You ate something that didn’t agree with you – say, a burrito – causing you to wake up in the middle of the night with what seems to be a brilliant idea, one that loses a lot of its luster in the light of day.
In what has become an annual Word&Way tradition, we want to acknowledge our Bad Burrito Awards for these types of seemingly-sincere but head-scratching religious merchandising ideas.
Shop wisely. Last year we gave a shout-out to the effort to efforts by Liberty Counsel and the American Family Association to declare war on merchants not using the word “Christmas” in their advertising. An encore award goes to both for initially identifying Best Buy as both “nice” and a top SCROOGE Award winner. And why does Liberty Counsel give “nice” K-Mart a frowny face?
Bible translation. There are a slew of Bible versions: NIV. KJV. The Message.
Thought you had all of the essential? Try The Brick Testament, a collection of 391 stories and more than 4,200 illustrations made from everyone’s favorite toy bricks. The author, “Rev.” Brendon Powell Smith uses biblical text and warnings for biblical language, violence and (LEGO) nudity in the narratives. Check out the site’s shop for custom sets such as the LEGO-ized Trinity.
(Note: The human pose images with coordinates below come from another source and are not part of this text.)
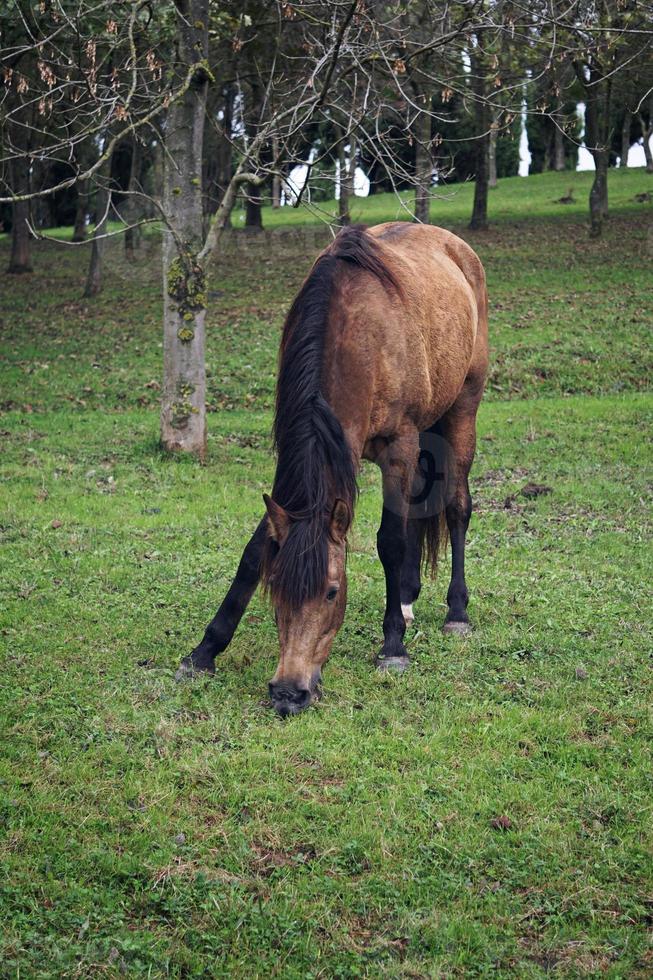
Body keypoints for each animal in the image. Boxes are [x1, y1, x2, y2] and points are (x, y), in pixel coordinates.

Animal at [176, 222, 486, 716]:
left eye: (332, 592)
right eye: (276, 588)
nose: (289, 693)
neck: (356, 334)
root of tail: (456, 247)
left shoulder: (399, 446)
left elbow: (390, 541)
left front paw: (393, 647)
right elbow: (254, 549)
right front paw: (204, 650)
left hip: (463, 410)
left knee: (456, 506)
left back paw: (456, 612)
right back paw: (407, 596)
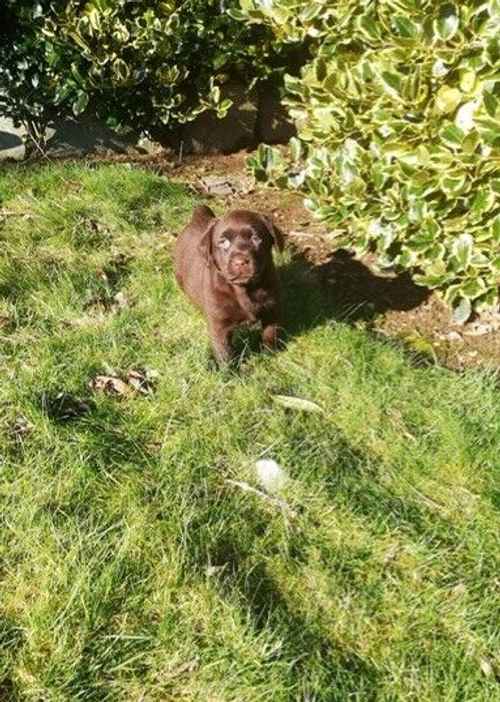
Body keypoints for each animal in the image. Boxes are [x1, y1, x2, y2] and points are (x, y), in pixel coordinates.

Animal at [175, 206, 286, 366]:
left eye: (256, 238)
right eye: (223, 242)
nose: (240, 261)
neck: (245, 289)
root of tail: (198, 218)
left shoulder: (272, 309)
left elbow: (271, 333)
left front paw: (271, 355)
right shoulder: (219, 324)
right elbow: (224, 351)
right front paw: (230, 371)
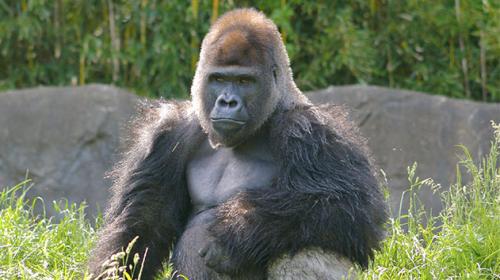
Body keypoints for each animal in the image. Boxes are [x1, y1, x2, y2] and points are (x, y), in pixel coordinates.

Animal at [88, 7, 388, 278]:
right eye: (219, 79)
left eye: (245, 81)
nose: (228, 101)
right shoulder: (167, 133)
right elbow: (142, 224)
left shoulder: (311, 131)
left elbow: (350, 209)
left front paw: (234, 232)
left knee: (309, 242)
Calendar. What could be better than combining a calendar with a celebration of missions? For Chad Hardy, it got him expelled from his church when he designed the “Men on a Mission” calendar featuring shirtless, “hunky” Mormon missionaries.
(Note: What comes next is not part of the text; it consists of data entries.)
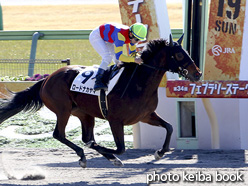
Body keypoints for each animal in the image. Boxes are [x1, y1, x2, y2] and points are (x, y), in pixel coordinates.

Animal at [0, 35, 201, 167]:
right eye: (180, 55)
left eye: (186, 51)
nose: (197, 74)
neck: (138, 82)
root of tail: (47, 79)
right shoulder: (115, 120)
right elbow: (119, 149)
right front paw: (112, 156)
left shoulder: (145, 115)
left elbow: (169, 127)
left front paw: (160, 153)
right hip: (63, 110)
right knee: (59, 134)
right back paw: (83, 156)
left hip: (84, 113)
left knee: (86, 137)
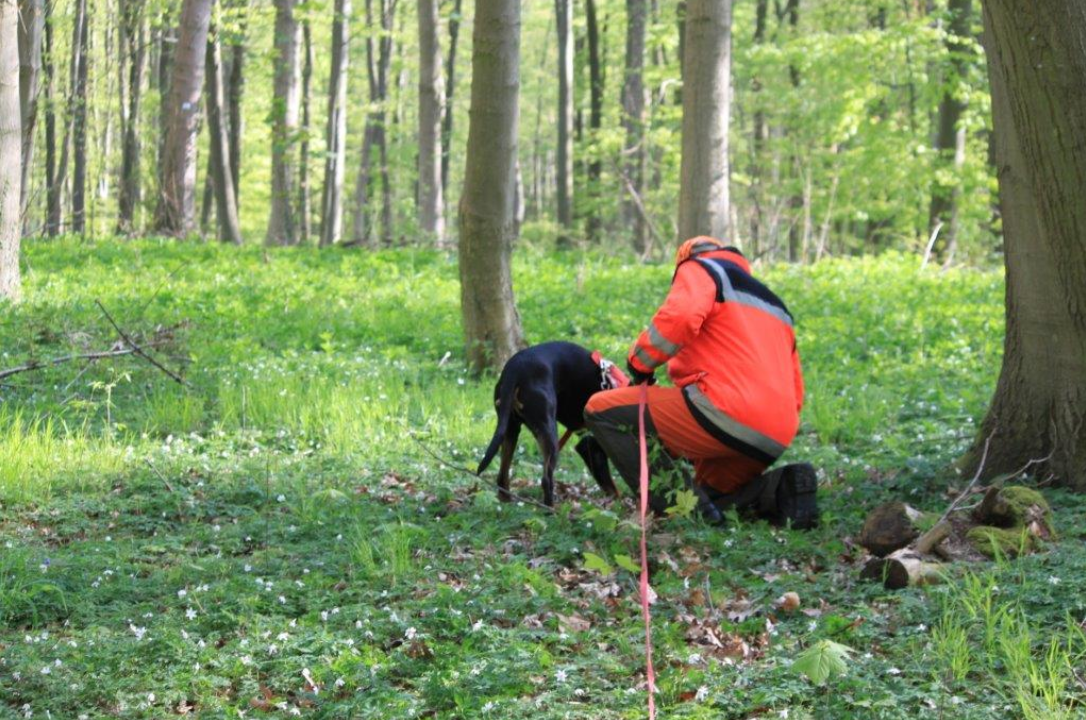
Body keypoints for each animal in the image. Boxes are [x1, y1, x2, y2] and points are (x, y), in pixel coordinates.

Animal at [473, 343, 621, 506]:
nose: (616, 498)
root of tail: (515, 368)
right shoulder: (592, 444)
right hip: (549, 432)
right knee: (546, 479)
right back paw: (550, 508)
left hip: (510, 429)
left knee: (502, 476)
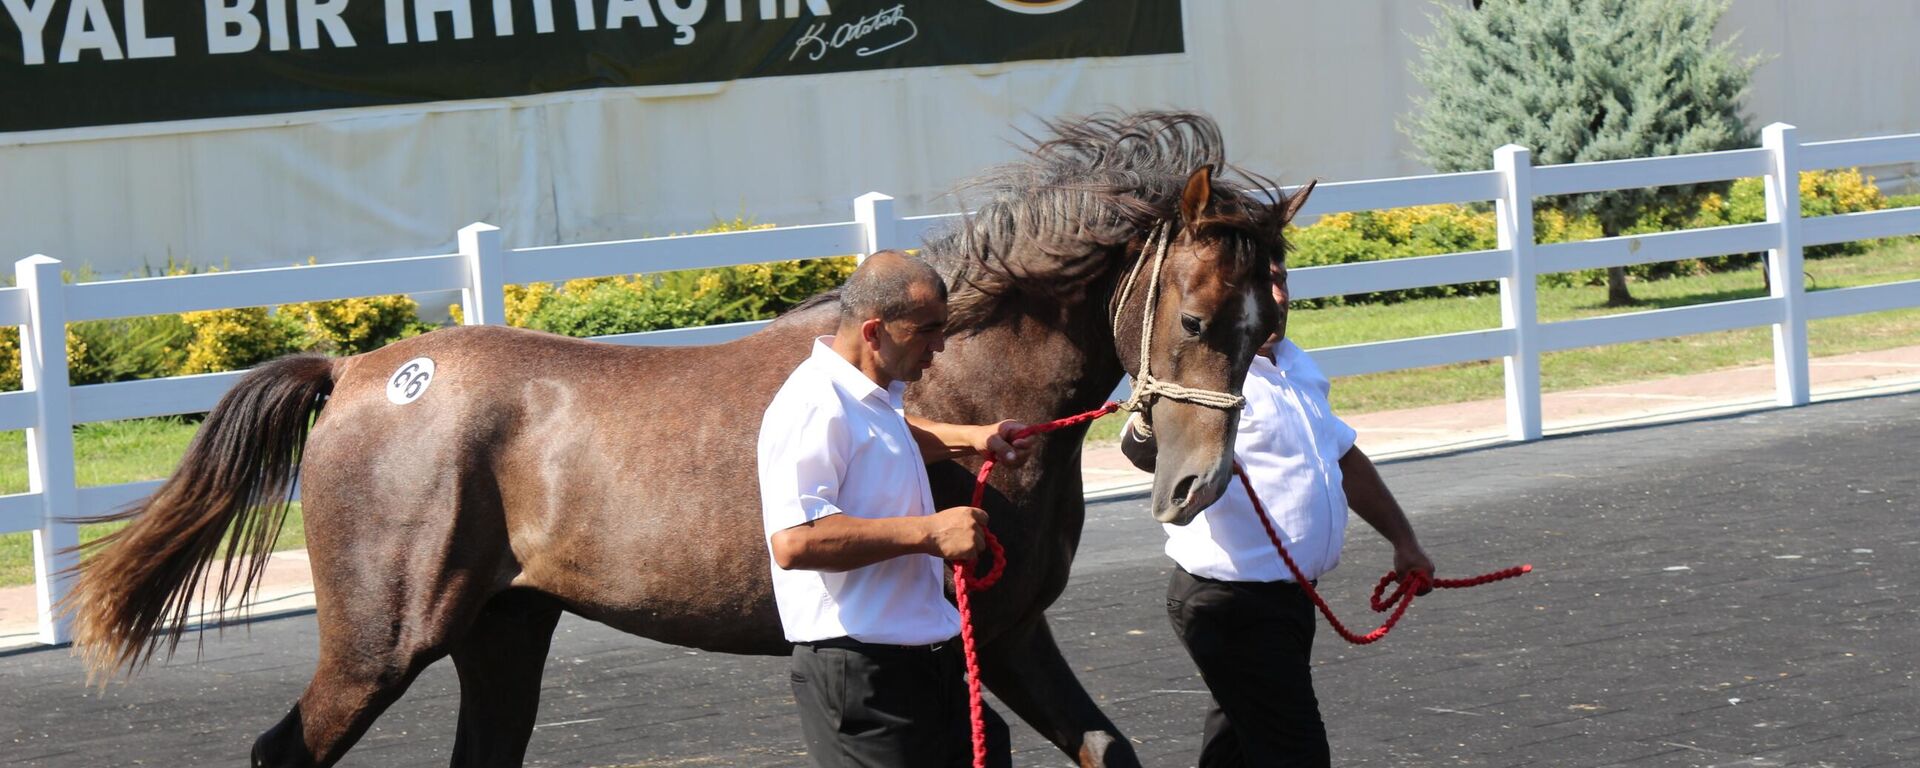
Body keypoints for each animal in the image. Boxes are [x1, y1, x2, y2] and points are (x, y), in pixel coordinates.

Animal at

Office. Need to unwind? Why get a dart board when you can get a Desktop Nativity Sand Box from Urban Outfitters? It promises hours of imaginative fun and helps you be a positive witness!
To be quite a bit more direct in displaying your faith, use the Jesus Scourged statues from Images of Heaven.
Technology. Got an iPod Shuffle? Get an iBelieve cross cap lanyard and convert your ordinary Shuffle into a cross pendant. It makes your music a truly religious experience. Introduced in 2005, still available overseas.
Car. Driving away from work, you want to get away from the sight of your desk, the sound of an obnoxious co-worker and the smell of…sin? That’s why you’ll find it handy to have a Jesus air freshener in a handy three-pack, offering the scent of “purification” from odd-products vendor Archie McPhee.
Home. For the mantle, why not get a Jesus stocking? It would certainly be nice of Santa to remember Jesus on Christmas. You can also get Jesus night lights for the kids’ bedrooms.
Before dinner, take the dog for a walk – and demonstrate your faith at the same time with a “Jesus Ruffs Me” leash. All three items can be found at bargain prices from the Christian Dollar Store.
Kitchen. Got a taste for unleavened bread? The House of David, “America’s premiere distributor of Biblical Heath Products,” offers eight flavors, imported from Israel.
Bath. Cleanliness is next to godliness, especially when you use the Nativity Bathtub Scene. It includes a half-dozen decorated rubber ducks, available from Oriental Trading. (It has the distinction of the most-suggested product from readers.)
And for cuts and other boo-boos, there are Jesus bandages available at sites such as medibadge.com.
These are our pick for this year’s boo-boos in religious marketing. As you choose gifts this season, keep in mind that there are lots of ways to express our faith in the world; some are more and better inspired than others!